USA : une nouvelle ère commence
Pour le chroniqueur E.J. Dionne Jr., l'ère conservatrice est révolue, au profit d'une société paisible, multiraciale et partageuse.
La victoire écrasante de Barack Obama n'est pas simplement une réaction populaire à la crise économique ou un verdict condamnant un président impopulaire, même si le jugement rendu sur George W. Bush est important. En choisissant Obama et un Congrès majoritairement démocrate, le pays a définitivement mis fin à une ère conservatrice fondée sur trois mythes : qu'un parti pouvait gouverner avec succès tout en dénigrant constamment le rôle du gouvernement ; que les Américains étaient divisés dans un conflit moral irrépressible opposant la "vraie Amérique" à quelque pâle imitation ; et que le capitalisme pouvait réussir sans l'intervention d'un gouvernement actif pour le réguler dans l'intérêt public et redistribuer raisonnablement les profits afin de réduire les inégalités.

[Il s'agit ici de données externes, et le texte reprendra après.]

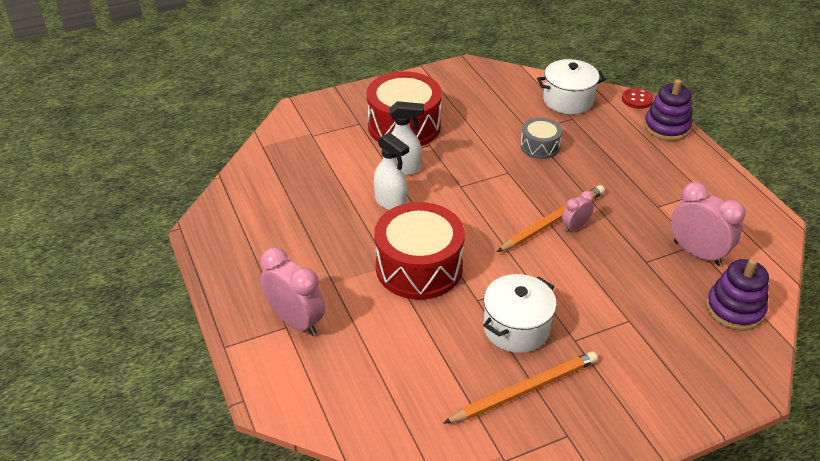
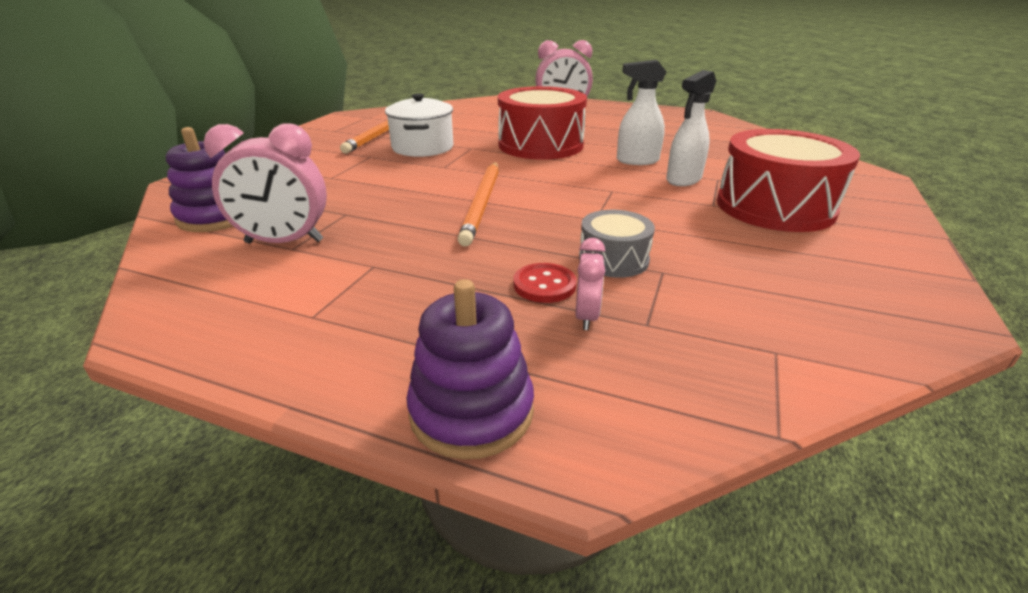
camera: 135 degrees right, 10 degrees down
(568, 100) = (711, 354): white pot -> none
(575, 226) = (453, 208): pink clock -> pink clock (586, 316)
(637, 99) = (611, 453): red button -> red button (544, 285)

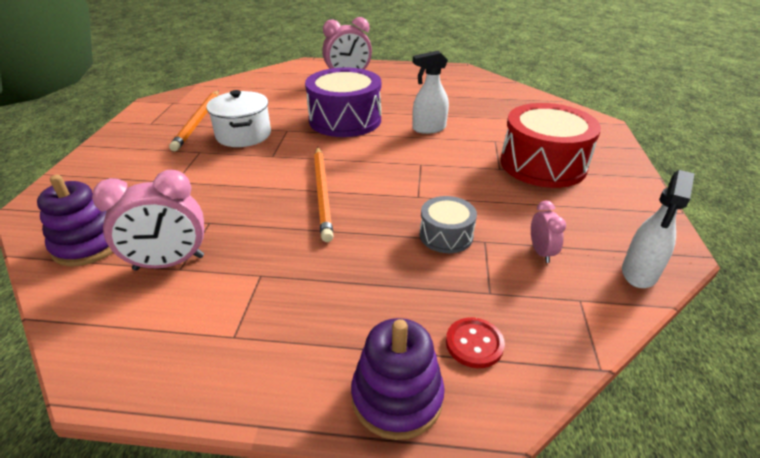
camera: 15 degrees left, 5 degrees up
(540, 145) = (345, 120): red drum -> purple drum
(544, 285) = (404, 270): red button -> red button (474, 344)
(586, 316) = (446, 294): pink clock -> pink clock (541, 252)
(683, 180) = (470, 145): white spray bottle -> white spray bottle (639, 273)

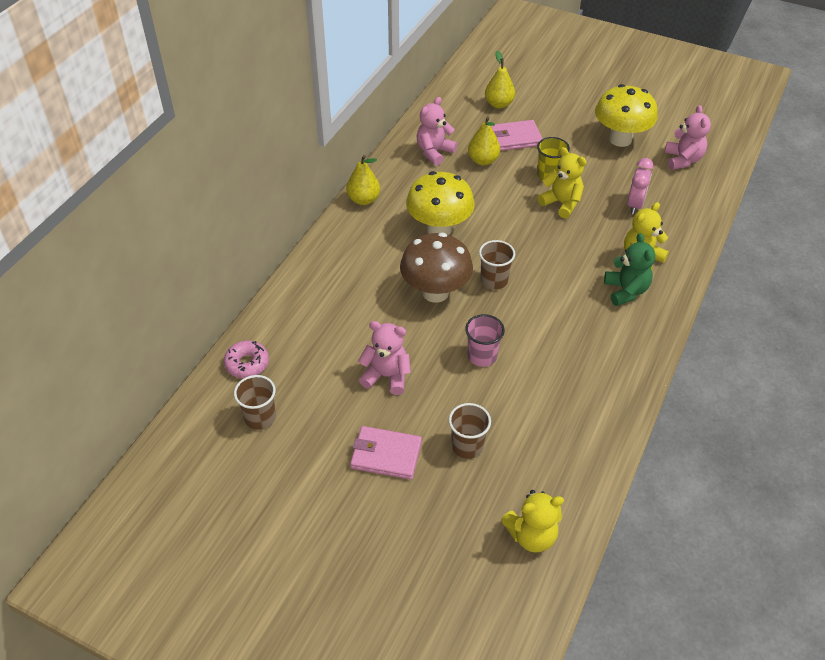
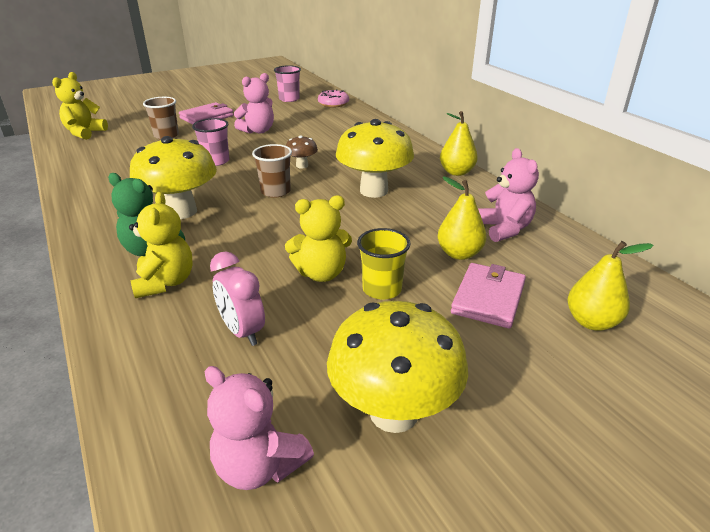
camera: 125 degrees right, 15 degrees down
(260, 417) = (289, 99): brown cup -> pink cup
(435, 292) = (302, 165): brown mushroom -> brown mushroom, size x0.47
(574, 312) = (181, 211): none -> yellow mushroom

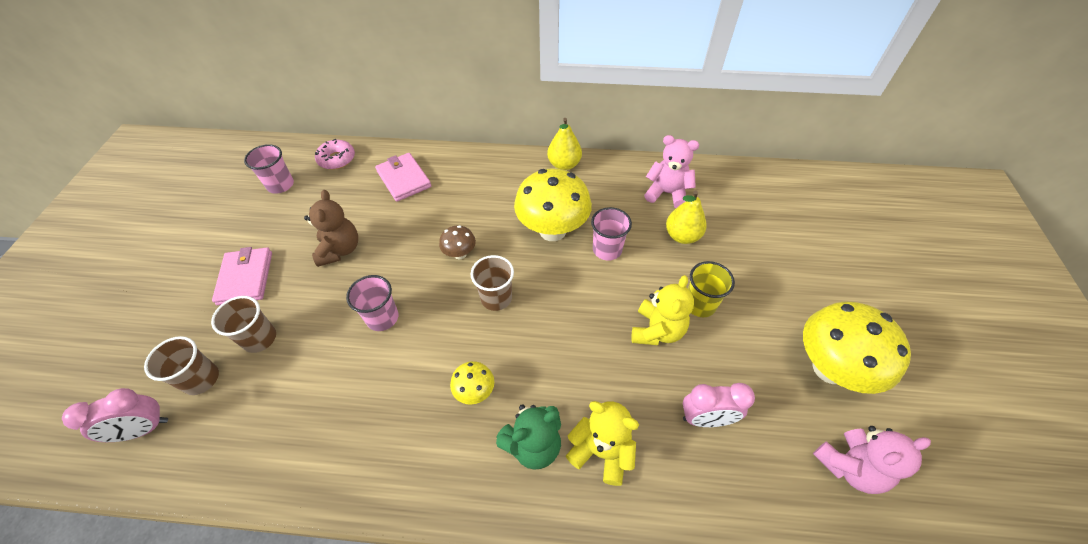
camera: 55 degrees left, 20 degrees up
(84, 133) = (144, 429): yellow teddy bear -> pink clock
(126, 133) = (201, 379): none -> brown cup
(181, 211) = (475, 391): yellow mushroom -> yellow mushroom, size x0.47
(258, 131) = (340, 250): pink teddy bear -> brown teddy bear
(386, 220) = (607, 249): none -> pink cup
(488, 298) = (742, 254): pink wallet -> pink wallet (404, 179)
(591, 322) = (790, 223): yellow pear -> none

John McCain croyait qu'il pouvait gagner en accusant Obama d'être un "socialiste" qui avait promis de "distribuer les richesses". Mais une grande majorité de gens veulent bien distribuer les richesses si cela signifie des soins de santé, des retraites et une éducation supérieure pour tous, ou demander aux plus riches d'assumer une part un tout petit peu plus grande du fardeau fiscal.
"John McCain appelle ça du socialisme", a déclaré Obama lors d'un meeting à Pittsburgh la semaine dernière. "Moi, j'appelle ça l'égalité des chances." Les électeurs lui ont donné raison.
Depuis les années Nixon, les conservateurs disent s'exprimer au nom de la "majorité silencieuse". Obama représente la majorité de l'avenir. La majorité d'un pays dynamique, de plus en plus à l'aise avec sa diversité, en phase avec l'optimisme d'une jeunesse qui regarde vers l'avenir. Elle comprend de nouveaux électeurs des banlieues aisées et de l'exurbia [de grandes banlieues résidentielles] dont les priorités sont résolument pratiques – emplois, écoles, transports – et qui n'apprécient pas les querelles hargneuses à propos du mariage gay, de l'avortement et de l'intégrisme religieux.
C'est la majorité d'un pays modéré sur les questions de société, qui s'est reconnu dans le discours d'Obama sur l'importance des pères actifs, des familles unies et de la responsabilité individuelle. Obama a appelé à une réduction de l'avortement, et non à son interdiction. Il a mis en avant le rôle de la foi dans la vie publique, mais il a rejeté la marginalisation des minorités religieuses et des incroyants. Pour une grande partie du monde, son deuxième prénom [Hussein] sera tout un symbole, la preuve de l'attachement des Etats-Unis au pluralisme religieux.
Non content d'avoir fait sauter la dernière grande barrière raciale, Obama a parlé de la race comme aucun politique ne l'avait fait avant lui. Il a su comme personne envisager la question raciale des deux points de vue – celui des Blancs et celui des Noirs –, tout en assumant pleinement son identité noire. Il n'est pas postracial. Il est multiracial : ce terme non seulement le définit en tant qu'individu, mais il caractérise aussi la large coalition qu'il a constituée et le pays qu'il va diriger.
La tâche qui attend Obama promet d'être écrasante : il a beau avoir des talents politiques exceptionnels, sa marge de manœuvre sera réduite. Mais la crise lui donne aussi l'occasion, comme peu de présidents l'ont eue avant lui, de faire évoluer les mentalités de ses concitoyens, de renouveler le débat et de changer la vie politique américaine.